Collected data

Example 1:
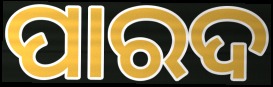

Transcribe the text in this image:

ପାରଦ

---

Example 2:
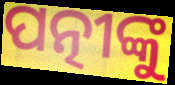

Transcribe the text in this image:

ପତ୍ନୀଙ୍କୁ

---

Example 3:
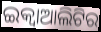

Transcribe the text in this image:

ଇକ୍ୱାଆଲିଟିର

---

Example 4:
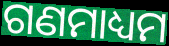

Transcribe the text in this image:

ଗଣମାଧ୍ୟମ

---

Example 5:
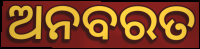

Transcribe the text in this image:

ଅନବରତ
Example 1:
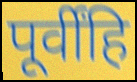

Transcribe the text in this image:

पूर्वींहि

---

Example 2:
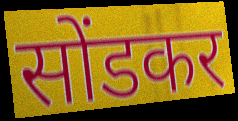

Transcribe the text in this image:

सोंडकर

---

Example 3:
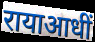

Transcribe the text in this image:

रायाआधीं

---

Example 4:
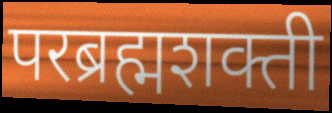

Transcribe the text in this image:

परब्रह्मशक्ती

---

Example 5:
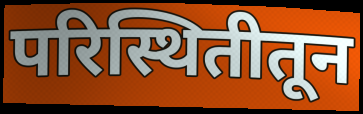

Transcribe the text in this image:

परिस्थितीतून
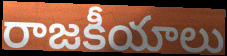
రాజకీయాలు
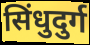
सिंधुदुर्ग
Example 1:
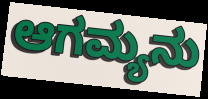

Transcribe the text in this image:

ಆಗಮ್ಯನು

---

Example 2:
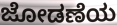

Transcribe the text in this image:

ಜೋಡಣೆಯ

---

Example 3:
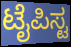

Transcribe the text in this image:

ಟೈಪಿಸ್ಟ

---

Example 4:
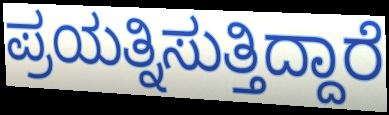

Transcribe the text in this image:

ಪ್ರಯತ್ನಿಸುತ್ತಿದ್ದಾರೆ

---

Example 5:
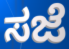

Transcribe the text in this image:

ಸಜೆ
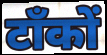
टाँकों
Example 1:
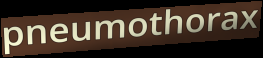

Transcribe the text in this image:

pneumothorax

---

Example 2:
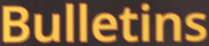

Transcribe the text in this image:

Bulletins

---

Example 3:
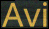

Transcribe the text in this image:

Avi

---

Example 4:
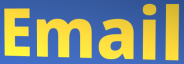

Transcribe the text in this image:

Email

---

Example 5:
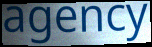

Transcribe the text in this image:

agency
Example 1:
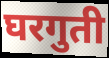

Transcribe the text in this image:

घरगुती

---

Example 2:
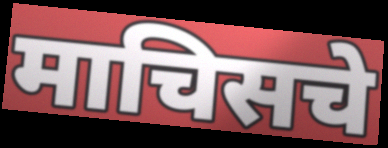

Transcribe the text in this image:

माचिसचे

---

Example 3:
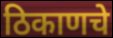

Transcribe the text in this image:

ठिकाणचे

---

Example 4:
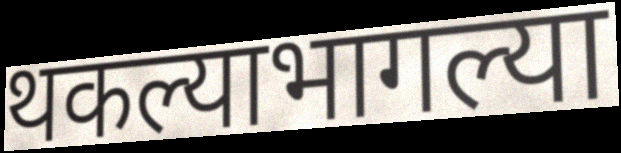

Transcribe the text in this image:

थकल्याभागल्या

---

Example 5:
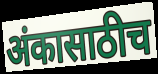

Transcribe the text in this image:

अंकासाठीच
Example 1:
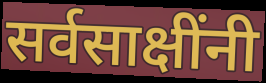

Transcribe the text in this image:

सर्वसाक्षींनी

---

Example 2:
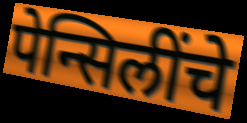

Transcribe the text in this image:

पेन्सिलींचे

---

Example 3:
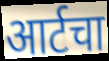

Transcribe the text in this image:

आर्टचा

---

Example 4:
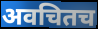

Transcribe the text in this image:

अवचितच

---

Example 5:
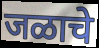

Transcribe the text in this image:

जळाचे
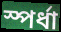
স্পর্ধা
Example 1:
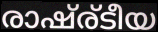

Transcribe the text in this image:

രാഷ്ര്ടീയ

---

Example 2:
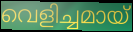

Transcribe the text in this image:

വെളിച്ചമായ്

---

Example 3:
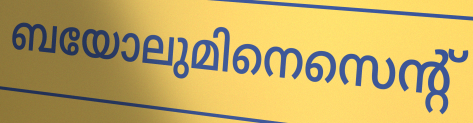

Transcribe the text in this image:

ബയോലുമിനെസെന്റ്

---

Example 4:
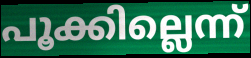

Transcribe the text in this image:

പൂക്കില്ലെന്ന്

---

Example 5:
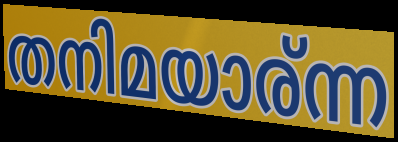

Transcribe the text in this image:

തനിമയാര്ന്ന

Problem description:
Each record must appear again exactly as written above, without its pictures.

Answer space:
Example 1:

Transcribe the text in this image:

ପାରଦ

---

Example 2:

Transcribe the text in this image:

ପତ୍ନୀଙ୍କୁ

---

Example 3:

Transcribe the text in this image:

ଇକ୍ୱାଆଲିଟିର

---

Example 4:

Transcribe the text in this image:

ଗଣମାଧ୍ୟମ

---

Example 5:

Transcribe the text in this image:

ଅନବରତ
Example 1:

Transcribe the text in this image:

पूर्वींहि

---

Example 2:

Transcribe the text in this image:

सोंडकर

---

Example 3:

Transcribe the text in this image:

रायाआधीं

---

Example 4:

Transcribe the text in this image:

परब्रह्मशक्ती

---

Example 5:

Transcribe the text in this image:

परिस्थितीतून
రాజకీయాలు
सिंधुदुर्ग
Example 1:

Transcribe the text in this image:

ಆಗಮ್ಯನು

---

Example 2:

Transcribe the text in this image:

ಜೋಡಣೆಯ

---

Example 3:

Transcribe the text in this image:

ಟೈಪಿಸ್ಟ

---

Example 4:

Transcribe the text in this image:

ಪ್ರಯತ್ನಿಸುತ್ತಿದ್ದಾರೆ

---

Example 5:

Transcribe the text in this image:

ಸಜೆ
टाँकों
Example 1:

Transcribe the text in this image:

pneumothorax

---

Example 2:

Transcribe the text in this image:

Bulletins

---

Example 3:

Transcribe the text in this image:

Avi

---

Example 4:

Transcribe the text in this image:

Email

---

Example 5:

Transcribe the text in this image:

agency
Example 1:

Transcribe the text in this image:

घरगुती

---

Example 2:

Transcribe the text in this image:

माचिसचे

---

Example 3:

Transcribe the text in this image:

ठिकाणचे

---

Example 4:

Transcribe the text in this image:

थकल्याभागल्या

---

Example 5:

Transcribe the text in this image:

अंकासाठीच
Example 1:

Transcribe the text in this image:

सर्वसाक्षींनी

---

Example 2:

Transcribe the text in this image:

पेन्सिलींचे

---

Example 3:

Transcribe the text in this image:

आर्टचा

---

Example 4:

Transcribe the text in this image:

अवचितच

---

Example 5:

Transcribe the text in this image:

जळाचे
স্পর্ধা
Example 1:

Transcribe the text in this image:

രാഷ്ര്ടീയ

---

Example 2:

Transcribe the text in this image:

വെളിച്ചമായ്

---

Example 3:

Transcribe the text in this image:

ബയോലുമിനെസെന്റ്

---

Example 4:

Transcribe the text in this image:

പൂക്കില്ലെന്ന്

---

Example 5:

Transcribe the text in this image:

തനിമയാര്ന്ന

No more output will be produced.